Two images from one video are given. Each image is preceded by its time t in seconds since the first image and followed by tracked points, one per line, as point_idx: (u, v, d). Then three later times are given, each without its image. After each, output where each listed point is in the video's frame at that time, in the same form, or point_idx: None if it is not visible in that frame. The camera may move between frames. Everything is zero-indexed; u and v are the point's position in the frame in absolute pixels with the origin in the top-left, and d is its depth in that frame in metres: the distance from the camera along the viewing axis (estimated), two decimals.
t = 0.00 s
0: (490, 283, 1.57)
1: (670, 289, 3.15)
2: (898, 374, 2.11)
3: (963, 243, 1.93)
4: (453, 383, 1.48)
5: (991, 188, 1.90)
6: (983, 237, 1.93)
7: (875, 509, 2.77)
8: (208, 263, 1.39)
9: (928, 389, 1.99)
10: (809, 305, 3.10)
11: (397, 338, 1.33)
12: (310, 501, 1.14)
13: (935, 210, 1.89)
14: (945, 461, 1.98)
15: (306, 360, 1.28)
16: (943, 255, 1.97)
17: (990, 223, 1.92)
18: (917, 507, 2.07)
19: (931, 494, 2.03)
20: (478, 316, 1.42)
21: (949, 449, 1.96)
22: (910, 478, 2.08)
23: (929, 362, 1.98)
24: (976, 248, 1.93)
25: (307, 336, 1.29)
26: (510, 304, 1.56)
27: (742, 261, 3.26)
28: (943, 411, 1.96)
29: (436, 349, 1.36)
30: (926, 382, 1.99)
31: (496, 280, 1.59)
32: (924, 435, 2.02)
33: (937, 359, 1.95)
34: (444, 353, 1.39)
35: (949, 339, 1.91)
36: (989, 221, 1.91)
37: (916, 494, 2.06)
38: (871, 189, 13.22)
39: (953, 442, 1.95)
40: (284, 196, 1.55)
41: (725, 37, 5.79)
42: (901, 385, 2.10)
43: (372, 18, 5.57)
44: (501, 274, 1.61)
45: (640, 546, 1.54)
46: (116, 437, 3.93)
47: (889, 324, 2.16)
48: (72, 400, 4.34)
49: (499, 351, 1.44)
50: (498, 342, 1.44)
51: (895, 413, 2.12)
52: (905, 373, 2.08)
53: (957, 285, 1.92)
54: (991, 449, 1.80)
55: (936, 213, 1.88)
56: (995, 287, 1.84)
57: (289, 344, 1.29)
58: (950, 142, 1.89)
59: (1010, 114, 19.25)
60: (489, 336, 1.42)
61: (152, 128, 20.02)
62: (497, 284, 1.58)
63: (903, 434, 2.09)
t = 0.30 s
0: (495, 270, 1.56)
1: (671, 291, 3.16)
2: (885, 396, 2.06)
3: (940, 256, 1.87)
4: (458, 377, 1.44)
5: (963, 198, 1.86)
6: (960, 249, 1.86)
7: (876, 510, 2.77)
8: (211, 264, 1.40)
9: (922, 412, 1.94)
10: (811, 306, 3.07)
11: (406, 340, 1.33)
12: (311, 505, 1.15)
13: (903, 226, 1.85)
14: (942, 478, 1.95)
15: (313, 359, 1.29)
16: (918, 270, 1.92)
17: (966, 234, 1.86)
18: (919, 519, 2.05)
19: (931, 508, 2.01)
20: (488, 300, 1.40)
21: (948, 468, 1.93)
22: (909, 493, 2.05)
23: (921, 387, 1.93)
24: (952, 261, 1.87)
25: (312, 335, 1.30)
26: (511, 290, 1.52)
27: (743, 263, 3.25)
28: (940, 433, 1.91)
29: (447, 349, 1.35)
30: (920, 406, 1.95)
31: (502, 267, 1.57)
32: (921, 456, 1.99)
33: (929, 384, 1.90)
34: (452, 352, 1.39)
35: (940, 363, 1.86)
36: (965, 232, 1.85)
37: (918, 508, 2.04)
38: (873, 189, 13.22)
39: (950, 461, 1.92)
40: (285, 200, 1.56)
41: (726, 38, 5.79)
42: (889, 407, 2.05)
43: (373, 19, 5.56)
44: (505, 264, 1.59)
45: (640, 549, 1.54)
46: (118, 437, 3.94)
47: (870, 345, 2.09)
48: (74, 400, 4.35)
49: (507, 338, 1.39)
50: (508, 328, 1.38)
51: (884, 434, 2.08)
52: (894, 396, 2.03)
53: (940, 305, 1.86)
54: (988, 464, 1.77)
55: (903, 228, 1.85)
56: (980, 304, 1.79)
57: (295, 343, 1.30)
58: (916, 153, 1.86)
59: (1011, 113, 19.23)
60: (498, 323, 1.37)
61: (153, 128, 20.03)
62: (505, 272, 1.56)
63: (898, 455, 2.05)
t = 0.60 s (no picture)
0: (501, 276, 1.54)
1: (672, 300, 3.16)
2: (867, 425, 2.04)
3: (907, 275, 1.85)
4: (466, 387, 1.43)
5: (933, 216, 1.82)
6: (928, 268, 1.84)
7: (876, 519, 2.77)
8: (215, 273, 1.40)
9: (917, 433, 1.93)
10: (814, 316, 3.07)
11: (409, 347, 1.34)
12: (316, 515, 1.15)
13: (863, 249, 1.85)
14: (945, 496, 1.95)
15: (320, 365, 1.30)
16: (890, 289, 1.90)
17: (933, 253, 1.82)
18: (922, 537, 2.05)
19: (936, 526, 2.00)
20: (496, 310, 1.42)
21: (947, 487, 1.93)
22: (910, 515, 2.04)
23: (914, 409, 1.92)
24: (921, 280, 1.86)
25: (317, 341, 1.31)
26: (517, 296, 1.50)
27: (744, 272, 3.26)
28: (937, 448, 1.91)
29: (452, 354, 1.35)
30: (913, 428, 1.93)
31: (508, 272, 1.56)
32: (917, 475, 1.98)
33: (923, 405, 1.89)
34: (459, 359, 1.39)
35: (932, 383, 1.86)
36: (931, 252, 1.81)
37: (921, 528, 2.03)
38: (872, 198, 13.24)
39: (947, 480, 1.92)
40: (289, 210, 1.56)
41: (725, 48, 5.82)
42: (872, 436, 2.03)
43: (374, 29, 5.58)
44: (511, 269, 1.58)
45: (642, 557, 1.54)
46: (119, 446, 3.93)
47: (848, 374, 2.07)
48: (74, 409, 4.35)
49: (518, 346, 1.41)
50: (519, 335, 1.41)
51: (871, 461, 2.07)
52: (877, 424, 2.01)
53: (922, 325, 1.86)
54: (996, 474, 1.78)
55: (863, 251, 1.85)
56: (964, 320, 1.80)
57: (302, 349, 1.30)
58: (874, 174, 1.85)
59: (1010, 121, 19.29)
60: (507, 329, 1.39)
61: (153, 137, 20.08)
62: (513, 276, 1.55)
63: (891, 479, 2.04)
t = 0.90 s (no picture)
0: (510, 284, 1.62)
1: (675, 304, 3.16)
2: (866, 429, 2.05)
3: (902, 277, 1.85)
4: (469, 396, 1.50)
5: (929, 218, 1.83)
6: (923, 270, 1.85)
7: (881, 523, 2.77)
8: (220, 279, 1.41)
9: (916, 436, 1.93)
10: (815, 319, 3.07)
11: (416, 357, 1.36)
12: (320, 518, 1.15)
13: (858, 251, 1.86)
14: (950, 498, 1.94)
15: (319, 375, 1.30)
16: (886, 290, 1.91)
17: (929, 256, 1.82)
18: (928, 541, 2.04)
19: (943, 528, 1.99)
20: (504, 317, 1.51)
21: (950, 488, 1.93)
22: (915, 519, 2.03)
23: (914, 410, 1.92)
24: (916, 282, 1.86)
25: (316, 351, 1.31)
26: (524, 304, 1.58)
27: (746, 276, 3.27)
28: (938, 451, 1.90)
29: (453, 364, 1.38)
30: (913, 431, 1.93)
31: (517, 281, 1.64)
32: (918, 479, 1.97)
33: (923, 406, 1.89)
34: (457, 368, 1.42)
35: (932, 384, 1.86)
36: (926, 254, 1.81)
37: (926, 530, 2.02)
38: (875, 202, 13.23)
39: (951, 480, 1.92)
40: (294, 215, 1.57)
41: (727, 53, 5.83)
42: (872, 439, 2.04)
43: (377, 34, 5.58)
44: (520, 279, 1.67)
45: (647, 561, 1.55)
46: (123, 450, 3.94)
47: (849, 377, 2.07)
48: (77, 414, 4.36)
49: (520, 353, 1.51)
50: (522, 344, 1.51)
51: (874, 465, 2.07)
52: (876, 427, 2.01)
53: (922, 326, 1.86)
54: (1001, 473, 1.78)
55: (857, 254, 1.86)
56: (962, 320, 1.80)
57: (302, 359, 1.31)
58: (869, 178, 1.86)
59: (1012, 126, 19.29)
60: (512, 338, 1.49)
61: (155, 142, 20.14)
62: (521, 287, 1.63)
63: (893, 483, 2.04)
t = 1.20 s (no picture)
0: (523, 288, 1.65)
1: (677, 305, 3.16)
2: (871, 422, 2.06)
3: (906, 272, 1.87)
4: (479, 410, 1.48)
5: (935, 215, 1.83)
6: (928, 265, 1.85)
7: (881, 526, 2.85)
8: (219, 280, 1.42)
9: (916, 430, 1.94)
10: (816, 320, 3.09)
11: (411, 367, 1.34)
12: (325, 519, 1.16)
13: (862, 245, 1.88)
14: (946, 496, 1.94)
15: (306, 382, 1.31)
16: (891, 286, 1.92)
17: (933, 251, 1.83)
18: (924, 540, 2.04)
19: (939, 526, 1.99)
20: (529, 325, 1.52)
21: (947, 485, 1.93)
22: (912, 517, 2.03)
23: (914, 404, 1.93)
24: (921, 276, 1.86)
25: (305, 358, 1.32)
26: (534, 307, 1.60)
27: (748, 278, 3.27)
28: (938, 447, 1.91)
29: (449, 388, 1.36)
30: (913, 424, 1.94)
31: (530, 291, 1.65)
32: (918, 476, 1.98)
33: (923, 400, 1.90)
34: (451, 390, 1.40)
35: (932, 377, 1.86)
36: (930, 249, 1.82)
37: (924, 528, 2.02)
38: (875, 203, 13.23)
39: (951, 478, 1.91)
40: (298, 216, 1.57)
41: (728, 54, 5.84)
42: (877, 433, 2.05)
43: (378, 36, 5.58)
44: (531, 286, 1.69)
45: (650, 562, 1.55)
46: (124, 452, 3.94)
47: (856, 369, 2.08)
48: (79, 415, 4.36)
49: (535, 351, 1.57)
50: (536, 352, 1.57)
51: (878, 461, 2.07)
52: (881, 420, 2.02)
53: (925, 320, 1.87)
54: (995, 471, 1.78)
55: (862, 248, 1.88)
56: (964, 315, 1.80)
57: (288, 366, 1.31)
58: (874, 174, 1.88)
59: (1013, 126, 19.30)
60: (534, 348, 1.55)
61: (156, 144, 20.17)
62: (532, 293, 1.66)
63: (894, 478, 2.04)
- - -
» **TASK BRIEF**: Print only the lines from the top of the data above down to the line holding "2: (898, 374, 2.11)", inclusive.

» **SOLUTION BELOW**:
Two images from one video are given. Each image is preceded by its time t in seconds since the first image and followed by tracked points, one per line, as point_idx: (u, v, d). Then three later times are given, each without its image. After each, output where each listed point is in the video's frame at that time, in the same form, or point_idx: None if it is not visible in that frame. The camera may move between frames. Everything is zero-indexed; u and v are the point's position in the frame in absolute pixels with the origin in the top-left, and d is its depth in that frame in metres: the distance from the camera along the viewing axis (estimated), two decimals.
t = 0.00 s
0: (490, 283, 1.57)
1: (670, 289, 3.15)
2: (898, 374, 2.11)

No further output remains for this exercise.